Giter Site home page Giter Site logo

cooper's Introduction

Cooper: Testing the Binding Code of Scripting Languages with Cooperative Mutation

Cooper utilize cooperative mutation to test the binding code of scripting languages to find memory-safe issues. Cooperative mutation simultaneously modifies the script code and the related document objects to explore various code paths of the binding code. To support cooperative mutation, we infer the relationship between script code and document objects to guide the two-dimensional mutation. We applied our tool Cooper on three popular commercial software, Adobe Acrobat, Foxit Reader and Microsoft Word. Cooper detected 134 previously unknown bugs, which resulted in 33 CVE entries and 22K bug bounties. Cooper has three components:

  • Object Clustering: In the begining, Cooper parses the given sample documents to extract native objects. To reduce the object search space, Cooper categorizes objects into different classes based on their attributes.
  • Relationship Inference: Then, Cooper infer the relationship between object classes and Api groups. Specifically, it produces a large number of documents by combining different object classes and API groups, and records the execution results of the embedded scripts. Based on the success rate of the script execution and the distribution of object classes, Cooper infers the relationship between Api groups and object classes.

■ Data provided
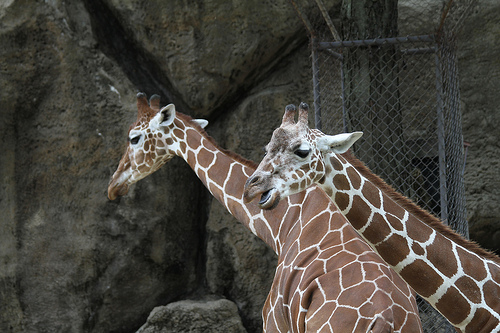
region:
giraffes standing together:
[104, 72, 499, 329]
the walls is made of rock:
[2, 2, 498, 247]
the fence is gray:
[286, 1, 498, 261]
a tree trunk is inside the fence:
[306, 7, 499, 312]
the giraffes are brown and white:
[88, 75, 499, 328]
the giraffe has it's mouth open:
[230, 96, 377, 229]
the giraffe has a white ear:
[241, 94, 369, 218]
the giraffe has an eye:
[237, 96, 359, 211]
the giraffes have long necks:
[96, 73, 491, 312]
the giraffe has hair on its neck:
[233, 95, 499, 305]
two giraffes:
[58, 58, 453, 323]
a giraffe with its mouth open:
[234, 100, 353, 216]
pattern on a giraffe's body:
[271, 222, 338, 331]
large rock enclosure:
[1, 20, 392, 293]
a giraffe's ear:
[308, 122, 370, 154]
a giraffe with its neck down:
[84, 96, 310, 219]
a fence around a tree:
[279, 28, 454, 160]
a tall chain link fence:
[247, 27, 460, 162]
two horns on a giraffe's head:
[269, 95, 319, 139]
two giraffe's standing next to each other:
[57, 57, 447, 320]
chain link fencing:
[301, 13, 466, 153]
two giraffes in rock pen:
[103, 70, 462, 328]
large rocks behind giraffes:
[36, 6, 258, 106]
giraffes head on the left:
[115, 77, 246, 223]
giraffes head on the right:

■ About this task
From the Cooper introduction above, write out the part starting at "Cooper utilize cooperative" and ending at "on their attributes.".

■ Response to this task
Cooper utilize cooperative mutation to test the binding code of scripting languages to find memory-safe issues. Cooperative mutation simultaneously modifies the script code and the related document objects to explore various code paths of the binding code. To support cooperative mutation, we infer the relationship between script code and document objects to guide the two-dimensional mutation. We applied our tool Cooper on three popular commercial software, Adobe Acrobat, Foxit Reader and Microsoft Word. Cooper detected 134 previously unknown bugs, which resulted in 33 CVE entries and 22K bug bounties. Cooper has three components:

  • Object Clustering: In the begining, Cooper parses the given sample documents to extract native objects. To reduce the object search space, Cooper categorizes objects into different classes based on their attributes.